▶ _EXERCISE OBJECTIVE_
Exclude the images, then return every line below exactly as written.

Records from a dataset
..............................
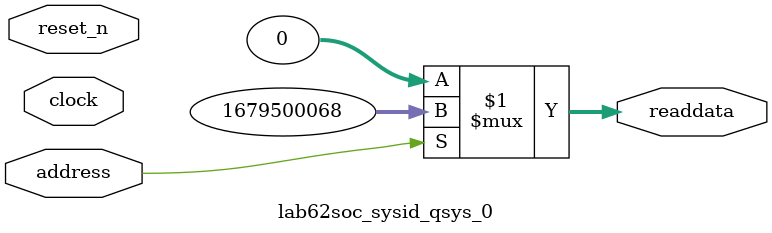
<source format=v>



// synthesis translate_off
`timescale 1ns / 1ps
// synthesis translate_on

// turn off superfluous verilog processor warnings 
// altera message_level Level1 
// altera message_off 10034 10035 10036 10037 10230 10240 10030 

module lab62soc_sysid_qsys_0 (
               // inputs:
                address,
                clock,
                reset_n,

               // outputs:
                readdata
             )
;

  output  [ 31: 0] readdata;
  input            address;
  input            clock;
  input            reset_n;

  wire    [ 31: 0] readdata;
  //control_slave, which is an e_avalon_slave
  assign readdata = address ? 1679500068 : 0;

endmodule



</source>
..............................
▶ _RESULT FOR THIS EXERCISE_
<source format=v>



// synthesis translate_off
`timescale 1ns / 1ps
// synthesis translate_on

// turn off superfluous verilog processor warnings 
// altera message_level Level1 
// altera message_off 10034 10035 10036 10037 10230 10240 10030 

module lab62soc_sysid_qsys_0 (
               // inputs:
                address,
                clock,
                reset_n,

               // outputs:
                readdata
             )
;

  output  [ 31: 0] readdata;
  input            address;
  input            clock;
  input            reset_n;

  wire    [ 31: 0] readdata;
  //control_slave, which is an e_avalon_slave
  assign readdata = address ? 1679500068 : 0;

endmodule



</source>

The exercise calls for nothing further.